WHAT IS BEING ASKED
Convert the lines of all the items below into one continuous numbered list, omitting any blank lines.

— START SUPPLIED DATA —

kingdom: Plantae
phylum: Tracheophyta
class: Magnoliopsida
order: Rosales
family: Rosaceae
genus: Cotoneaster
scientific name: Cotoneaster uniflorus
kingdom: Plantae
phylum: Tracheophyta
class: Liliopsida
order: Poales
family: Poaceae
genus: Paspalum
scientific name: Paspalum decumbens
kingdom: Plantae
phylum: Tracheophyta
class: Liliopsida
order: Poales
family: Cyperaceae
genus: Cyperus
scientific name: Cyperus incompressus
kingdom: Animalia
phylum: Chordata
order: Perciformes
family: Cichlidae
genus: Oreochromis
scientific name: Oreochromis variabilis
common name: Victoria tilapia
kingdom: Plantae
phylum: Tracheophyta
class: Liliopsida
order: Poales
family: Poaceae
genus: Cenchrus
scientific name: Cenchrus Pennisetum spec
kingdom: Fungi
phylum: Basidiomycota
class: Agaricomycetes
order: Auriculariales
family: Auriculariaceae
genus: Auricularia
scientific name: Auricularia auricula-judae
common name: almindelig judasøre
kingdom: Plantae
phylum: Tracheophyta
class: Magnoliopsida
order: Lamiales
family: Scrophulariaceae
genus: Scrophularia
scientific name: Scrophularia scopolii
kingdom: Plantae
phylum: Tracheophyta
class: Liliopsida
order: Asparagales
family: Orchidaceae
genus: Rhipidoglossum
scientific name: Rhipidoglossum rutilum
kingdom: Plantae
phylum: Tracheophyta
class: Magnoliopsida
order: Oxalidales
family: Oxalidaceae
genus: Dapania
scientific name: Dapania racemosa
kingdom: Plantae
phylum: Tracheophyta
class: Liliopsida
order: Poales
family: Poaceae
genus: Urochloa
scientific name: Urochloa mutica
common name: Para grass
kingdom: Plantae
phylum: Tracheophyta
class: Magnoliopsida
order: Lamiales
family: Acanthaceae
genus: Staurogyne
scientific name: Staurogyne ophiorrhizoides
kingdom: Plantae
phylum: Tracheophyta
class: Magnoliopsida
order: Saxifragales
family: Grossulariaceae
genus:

— END SUPPLIED DATA —

REPLY TO THE TASK
1. kingdom: Plantae
2. phylum: Tracheophyta
3. class: Magnoliopsida
4. order: Rosales
5. family: Rosaceae
6. genus: Cotoneaster
7. scientific name: Cotoneaster uniflorus
8. kingdom: Plantae
9. phylum: Tracheophyta
10. class: Liliopsida
11. order: Poales
12. family: Poaceae
13. genus: Paspalum
14. scientific name: Paspalum decumbens
15. kingdom: Plantae
16. phylum: Tracheophyta
17. class: Liliopsida
18. order: Poales
19. family: Cyperaceae
20. genus: Cyperus
21. scientific name: Cyperus incompressus
22. kingdom: Animalia
23. phylum: Chordata
24. order: Perciformes
25. family: Cichlidae
26. genus: Oreochromis
27. scientific name: Oreochromis variabilis
28. common name: Victoria tilapia
29. kingdom: Plantae
30. phylum: Tracheophyta
31. class: Liliopsida
32. order: Poales
33. family: Poaceae
34. genus: Cenchrus
35. scientific name: Cenchrus Pennisetum spec
36. kingdom: Fungi
37. phylum: Basidiomycota
38. class: Agaricomycetes
39. order: Auriculariales
40. family: Auriculariaceae
41. genus: Auricularia
42. scientific name: Auricularia auricula-judae
43. common name: almindelig judasøre
44. kingdom: Plantae
45. phylum: Tracheophyta
46. class: Magnoliopsida
47. order: Lamiales
48. family: Scrophulariaceae
49. genus: Scrophularia
50. scientific name: Scrophularia scopolii
51. kingdom: Plantae
52. phylum: Tracheophyta
53. class: Liliopsida
54. order: Asparagales
55. family: Orchidaceae
56. genus: Rhipidoglossum
57. scientific name: Rhipidoglossum rutilum
58. kingdom: Plantae
59. phylum: Tracheophyta
60. class: Magnoliopsida
61. order: Oxalidales
62. family: Oxalidaceae
63. genus: Dapania
64. scientific name: Dapania racemosa
65. kingdom: Plantae
66. phylum: Tracheophyta
67. class: Liliopsida
68. order: Poales
69. family: Poaceae
70. genus: Urochloa
71. scientific name: Urochloa mutica
72. common name: Para grass
73. kingdom: Plantae
74. phylum: Tracheophyta
75. class: Magnoliopsida
76. order: Lamiales
77. family: Acanthaceae
78. genus: Staurogyne
79. scientific name: Staurogyne ophiorrhizoides
80. kingdom: Plantae
81. phylum: Tracheophyta
82. class: Magnoliopsida
83. order: Saxifragales
84. family: Grossulariaceae
85. genus:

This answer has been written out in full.